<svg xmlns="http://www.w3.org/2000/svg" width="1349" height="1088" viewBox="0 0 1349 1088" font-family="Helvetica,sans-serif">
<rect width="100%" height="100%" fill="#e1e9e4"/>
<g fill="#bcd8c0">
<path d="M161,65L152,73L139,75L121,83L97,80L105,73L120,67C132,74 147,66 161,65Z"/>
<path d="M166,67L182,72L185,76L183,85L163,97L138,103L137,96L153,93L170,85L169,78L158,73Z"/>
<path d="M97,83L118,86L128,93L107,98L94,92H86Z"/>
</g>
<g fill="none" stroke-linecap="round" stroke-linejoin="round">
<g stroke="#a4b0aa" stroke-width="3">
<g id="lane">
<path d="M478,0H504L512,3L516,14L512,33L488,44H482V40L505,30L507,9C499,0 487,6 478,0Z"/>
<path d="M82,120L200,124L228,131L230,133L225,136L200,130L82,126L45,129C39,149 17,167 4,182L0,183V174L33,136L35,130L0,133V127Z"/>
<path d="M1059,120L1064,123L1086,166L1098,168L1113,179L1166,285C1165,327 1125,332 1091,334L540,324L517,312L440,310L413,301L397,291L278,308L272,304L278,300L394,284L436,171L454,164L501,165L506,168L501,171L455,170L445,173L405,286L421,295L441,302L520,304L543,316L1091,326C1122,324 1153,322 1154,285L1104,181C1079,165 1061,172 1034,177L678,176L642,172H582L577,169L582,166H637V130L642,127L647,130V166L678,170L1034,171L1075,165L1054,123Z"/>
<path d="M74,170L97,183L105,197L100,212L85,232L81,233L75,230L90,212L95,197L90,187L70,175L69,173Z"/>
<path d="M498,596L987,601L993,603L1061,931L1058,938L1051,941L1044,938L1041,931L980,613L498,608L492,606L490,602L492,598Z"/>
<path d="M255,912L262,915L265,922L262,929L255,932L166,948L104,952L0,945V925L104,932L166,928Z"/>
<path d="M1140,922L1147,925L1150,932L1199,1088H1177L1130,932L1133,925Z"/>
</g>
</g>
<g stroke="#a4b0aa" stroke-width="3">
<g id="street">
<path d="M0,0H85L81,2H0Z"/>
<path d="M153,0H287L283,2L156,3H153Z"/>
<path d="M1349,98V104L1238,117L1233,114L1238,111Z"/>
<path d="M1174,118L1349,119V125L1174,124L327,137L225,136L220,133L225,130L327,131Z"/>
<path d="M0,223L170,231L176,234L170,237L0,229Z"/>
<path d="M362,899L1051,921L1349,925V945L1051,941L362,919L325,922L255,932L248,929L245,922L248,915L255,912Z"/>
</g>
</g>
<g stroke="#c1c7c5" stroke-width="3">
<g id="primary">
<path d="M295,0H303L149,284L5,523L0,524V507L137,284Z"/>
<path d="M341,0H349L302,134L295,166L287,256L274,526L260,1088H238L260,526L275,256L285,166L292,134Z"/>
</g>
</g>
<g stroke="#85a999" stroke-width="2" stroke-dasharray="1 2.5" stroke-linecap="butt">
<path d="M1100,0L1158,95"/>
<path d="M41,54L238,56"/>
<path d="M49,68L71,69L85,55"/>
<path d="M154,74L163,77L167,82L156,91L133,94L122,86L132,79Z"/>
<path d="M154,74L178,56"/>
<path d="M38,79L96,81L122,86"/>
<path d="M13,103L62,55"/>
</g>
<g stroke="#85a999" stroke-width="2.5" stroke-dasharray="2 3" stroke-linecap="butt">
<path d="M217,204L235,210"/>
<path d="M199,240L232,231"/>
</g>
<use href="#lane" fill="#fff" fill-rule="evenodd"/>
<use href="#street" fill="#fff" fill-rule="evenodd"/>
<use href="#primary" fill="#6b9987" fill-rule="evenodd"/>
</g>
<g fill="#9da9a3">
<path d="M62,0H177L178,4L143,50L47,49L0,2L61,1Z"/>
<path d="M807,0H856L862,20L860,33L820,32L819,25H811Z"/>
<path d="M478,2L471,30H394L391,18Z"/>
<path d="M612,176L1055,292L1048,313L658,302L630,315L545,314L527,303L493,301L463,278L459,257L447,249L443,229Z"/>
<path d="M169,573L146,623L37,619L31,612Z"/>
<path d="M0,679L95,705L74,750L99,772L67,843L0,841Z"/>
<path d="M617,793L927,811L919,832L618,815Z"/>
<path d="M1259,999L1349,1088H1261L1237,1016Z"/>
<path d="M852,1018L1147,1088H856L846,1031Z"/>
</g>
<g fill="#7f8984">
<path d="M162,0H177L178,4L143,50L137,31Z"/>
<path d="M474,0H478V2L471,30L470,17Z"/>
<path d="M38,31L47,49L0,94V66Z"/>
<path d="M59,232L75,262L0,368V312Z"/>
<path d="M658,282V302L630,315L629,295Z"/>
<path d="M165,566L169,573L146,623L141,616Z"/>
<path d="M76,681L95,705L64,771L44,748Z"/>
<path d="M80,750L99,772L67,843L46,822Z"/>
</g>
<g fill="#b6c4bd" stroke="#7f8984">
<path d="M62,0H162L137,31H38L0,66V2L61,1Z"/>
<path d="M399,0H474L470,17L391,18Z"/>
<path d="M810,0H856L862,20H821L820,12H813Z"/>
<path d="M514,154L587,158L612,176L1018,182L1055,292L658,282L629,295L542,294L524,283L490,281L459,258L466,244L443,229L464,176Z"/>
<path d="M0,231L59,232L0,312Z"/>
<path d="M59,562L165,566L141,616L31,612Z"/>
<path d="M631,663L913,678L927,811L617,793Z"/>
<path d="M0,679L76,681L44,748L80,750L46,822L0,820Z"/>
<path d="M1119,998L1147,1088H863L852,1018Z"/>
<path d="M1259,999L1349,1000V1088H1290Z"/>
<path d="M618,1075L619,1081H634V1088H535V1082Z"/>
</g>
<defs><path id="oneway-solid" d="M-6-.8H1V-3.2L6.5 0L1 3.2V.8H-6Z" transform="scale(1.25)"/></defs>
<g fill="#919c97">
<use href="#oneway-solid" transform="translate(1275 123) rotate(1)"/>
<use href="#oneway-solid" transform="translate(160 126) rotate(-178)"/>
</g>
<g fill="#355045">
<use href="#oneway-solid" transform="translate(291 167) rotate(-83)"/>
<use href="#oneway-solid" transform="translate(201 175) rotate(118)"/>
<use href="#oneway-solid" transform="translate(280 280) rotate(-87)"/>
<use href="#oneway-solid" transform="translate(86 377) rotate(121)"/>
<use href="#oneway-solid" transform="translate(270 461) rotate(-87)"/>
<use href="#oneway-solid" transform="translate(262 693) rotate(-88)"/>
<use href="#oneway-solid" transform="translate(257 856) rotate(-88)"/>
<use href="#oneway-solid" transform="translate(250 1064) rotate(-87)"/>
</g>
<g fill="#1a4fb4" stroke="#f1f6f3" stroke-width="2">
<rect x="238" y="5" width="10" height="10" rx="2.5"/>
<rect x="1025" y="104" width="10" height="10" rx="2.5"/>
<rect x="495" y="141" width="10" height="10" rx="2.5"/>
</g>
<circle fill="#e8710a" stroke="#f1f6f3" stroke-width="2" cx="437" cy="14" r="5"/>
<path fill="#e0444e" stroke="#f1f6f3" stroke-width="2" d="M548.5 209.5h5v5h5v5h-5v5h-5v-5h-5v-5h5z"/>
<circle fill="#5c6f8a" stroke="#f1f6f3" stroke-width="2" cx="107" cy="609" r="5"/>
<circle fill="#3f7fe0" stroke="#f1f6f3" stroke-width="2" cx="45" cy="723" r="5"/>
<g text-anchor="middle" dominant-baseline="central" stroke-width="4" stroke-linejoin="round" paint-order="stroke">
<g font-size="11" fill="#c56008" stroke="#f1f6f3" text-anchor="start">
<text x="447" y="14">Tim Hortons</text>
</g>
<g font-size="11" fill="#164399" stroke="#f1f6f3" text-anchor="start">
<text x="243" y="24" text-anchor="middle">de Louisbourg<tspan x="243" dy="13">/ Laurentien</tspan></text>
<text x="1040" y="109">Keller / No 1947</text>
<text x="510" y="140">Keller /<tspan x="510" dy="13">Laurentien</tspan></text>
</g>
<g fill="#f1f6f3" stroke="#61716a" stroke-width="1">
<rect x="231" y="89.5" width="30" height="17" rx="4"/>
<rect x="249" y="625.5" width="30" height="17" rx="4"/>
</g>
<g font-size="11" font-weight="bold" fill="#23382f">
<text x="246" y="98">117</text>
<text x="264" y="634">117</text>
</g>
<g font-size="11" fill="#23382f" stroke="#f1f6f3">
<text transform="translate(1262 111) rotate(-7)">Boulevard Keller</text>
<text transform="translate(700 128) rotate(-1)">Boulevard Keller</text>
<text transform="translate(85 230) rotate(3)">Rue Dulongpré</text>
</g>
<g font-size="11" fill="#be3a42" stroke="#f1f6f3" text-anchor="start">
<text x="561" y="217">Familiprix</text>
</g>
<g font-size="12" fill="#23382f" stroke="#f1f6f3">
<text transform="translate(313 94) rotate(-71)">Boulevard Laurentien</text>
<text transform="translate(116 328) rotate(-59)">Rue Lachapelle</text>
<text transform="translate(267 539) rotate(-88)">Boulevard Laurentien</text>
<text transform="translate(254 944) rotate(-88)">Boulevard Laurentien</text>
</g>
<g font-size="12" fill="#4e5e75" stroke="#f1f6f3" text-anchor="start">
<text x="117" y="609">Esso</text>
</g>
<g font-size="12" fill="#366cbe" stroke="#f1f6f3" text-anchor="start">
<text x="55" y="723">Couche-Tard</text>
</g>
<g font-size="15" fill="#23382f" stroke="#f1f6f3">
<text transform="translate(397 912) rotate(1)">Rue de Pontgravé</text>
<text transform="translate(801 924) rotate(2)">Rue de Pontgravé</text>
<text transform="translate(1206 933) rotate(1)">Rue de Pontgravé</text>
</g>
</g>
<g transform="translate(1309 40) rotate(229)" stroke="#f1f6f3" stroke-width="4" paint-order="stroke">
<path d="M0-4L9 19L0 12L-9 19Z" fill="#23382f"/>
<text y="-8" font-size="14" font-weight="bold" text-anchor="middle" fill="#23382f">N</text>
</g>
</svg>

________________________

WHAT IS REQUIRED - Please copy all lines of the listing in which the string "linejoin" occurs.

RESPONSE -
<g fill="none" stroke-linecap="round" stroke-linejoin="round">
<g text-anchor="middle" dominant-baseline="central" stroke-width="4" stroke-linejoin="round" paint-order="stroke">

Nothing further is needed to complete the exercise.